Trying to Rise Above the Pedestrian
What does it take to stand out in a city of eight million people? A certain kind of personality perhaps, a unique style, and a healthy mix of ego and humility? Arguably, the same qualities are required of busking. There’s a combination of self-assuredness and unassuming nature required to put oneself out there musically, on the public corner, or in the subway station. The motivation for busking can be far-ranging—from pure conceit to the basic need for expression, from communing with one’s fellow man to making a few bucks. Either way, buskers have the potential to give the public an opportunity to be a part (if not a patron, depending on whether you choose to open your wallet) of the arts and help provide a sense of community. Songs from the Underground: NYC Subway has collected 11 diverse acts on 15 tracks in an effort to showcase and share talents that might not otherwise be heard if you weren’t a New York City commuter.
Songs from the Underground: NYC Subway opens on the able shoulders of Spokinn Movement. Perfectly named, “Flows” does just that. The vocal freestyle approach of Spokinn Movement’s wordsmith, iLLspOkinN, washes over the body, and you suddenly realize that your head is bobbing and your body is swaying to a Digable Planets’-like groove. One of four acts with two cuts on this collection, Spokinn Movement makes the most of the additional exposure with “Apes”—a funky jazz/rock exposition that allows Dave Cinquegrana’s guitar work, Chris Cuzme’s bass line, and Yoni Halevi’s drums to stretch and blend with iLLspOkinN’s rhymes.
Headset Productions obviously knows the strengths of their compilation with the most potent performers represented with two offerings each, but many of the seven other artists with single offerings are also worth the listen. The MUNY (Music Under New York) award-winning group Andes Fusion delivers a moving blend of influences from Chile, Ecuador, Brazil, Peru and Bolivia in “Poncho”. Jorge Olmedo’s flute is as lyrical as any vocal performance, providing an uplifting emotional friend to guide the listener through the piece. Also worth noting is the evocative a cappella work of Kaiku (Finnish for “echo”) on “Puhurin Poika” that comes off as both otherworldly and organic. For two-and-a-half minutes, Jaana Kantola, Paula Jaakkola and Erja Vettenranta invite you to close your eyes and lose yourself in the lush soundscape of these three Sirens. Listening to something this beautiful, it’s easy to believe that myths are rooted in truth.
This collection of songs continues to surprise throughout. Moving in the same orbit as Tracy Chapman, singer/songwriter Krystle Warren provides a soulful, melancholic voice on “Sparkle and Fade” and “Central Park” that rises above the clatter of everyday life. Blues guitarist Jason Green makes the most of his single track, “Little Blue Cart Blues”, by showing off a sense of depth and playfulness in the three minute piece. The disparate collected works is rounded out with, among others, a featured vibraphonist (Sean McCaul), a 17th and 18th century music revivalist (Thomas Bailey), and a folk guitarist (Kathleen Mock).

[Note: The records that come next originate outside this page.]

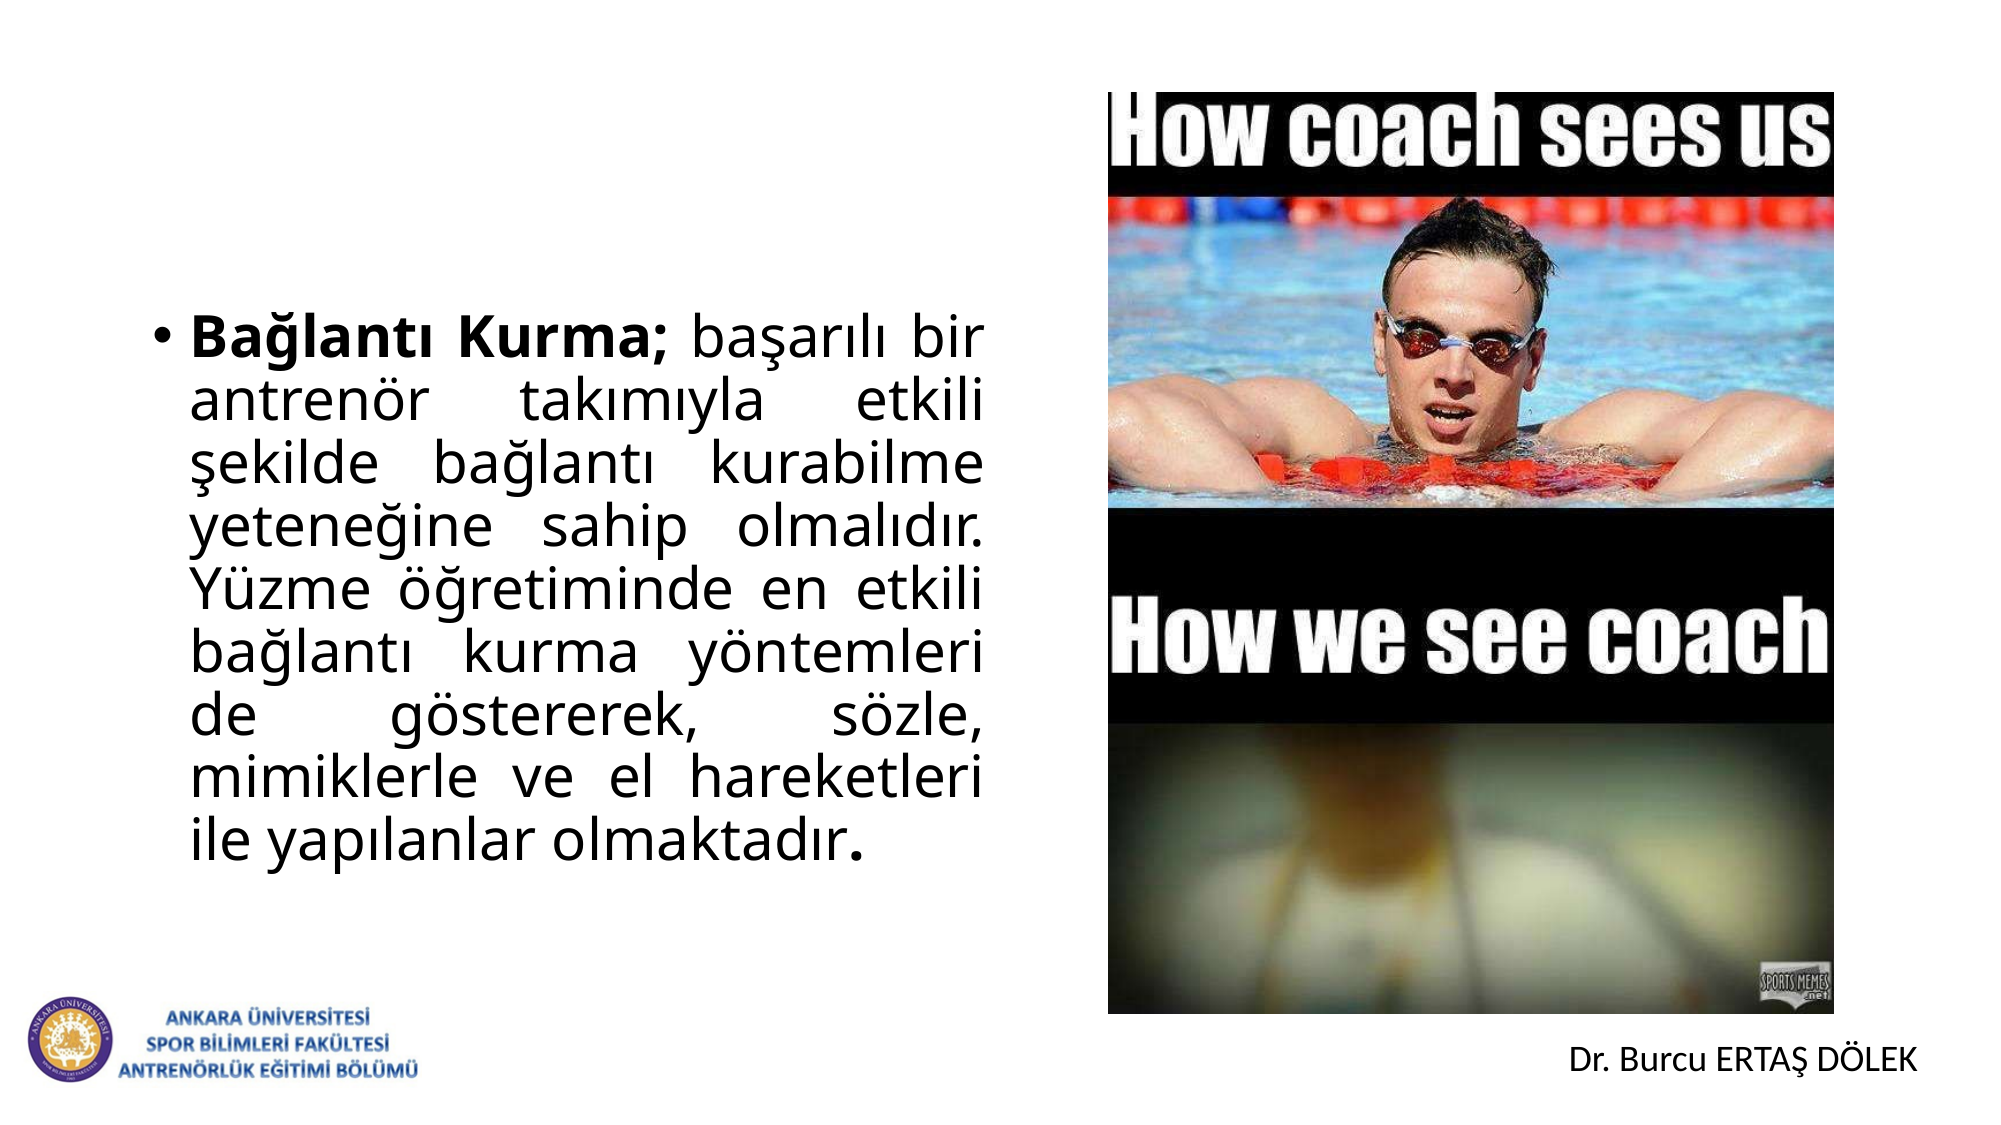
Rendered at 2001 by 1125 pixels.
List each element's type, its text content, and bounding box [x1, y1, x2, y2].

picture [0, 991, 422, 1088]
picture [1108, 92, 1834, 1014]
list Bağlantı Kurma; başarılı bir antrenör takımıyla etkili şekilde bağlantı kurabilme yeteneğine sahip olmalıdır. Yüzme öğretiminde en etkili bağlantı kurma yöntemleri de göstererek, sözle, mimiklerle ve el hareketleri ile yapılanlar olmaktadır. [137, 299, 1000, 1014]
text_box Dr. Burcu ERTAŞ DÖLEK [1554, 1026, 1934, 1087]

On a project this ambitious, there will inevitably be some missteps. “High”, the lone cut from self-taught Austrian musician Theo Eastwind, struck too similar a chord to the forlorn style of England’s David Gray and of Ireland’s Paddy Casey (himself a former Dublin busker). The mature riffs of Sean Sonderegger belie the 22-year-old’s youth, but the two tracks presented here don’t do enough to distinguish themselves from each other (despite his second track having the best title of the package: “Neanderthology”). Haitian Manze Dayila’s “Café” also seemed to miss the mark, with her folk singing/chant delivery and the accompanying tribal rhythms seeming to lose their impact in their repetition.
The founding partners of Headset Productions spent six months tracking down performers in the subway, at the annual MUNY auditions, and with the help of trusted friend’s recommendations. The result is a group of artists who are all deserving of the exposure. A minor protest would be that, with so many talented and eager buskers in the tunnels, one would have hoped for less duplication of single artists and even more variety in the package. Instead, we’re left with more than half the songs coming from just four performers. Problems aside, to put this in larger context, Songs from the Underground: NYC Subway has the potential to put a human face on what happened in London earlier this month by giving the listener a connection with the world under the streets all around the globe.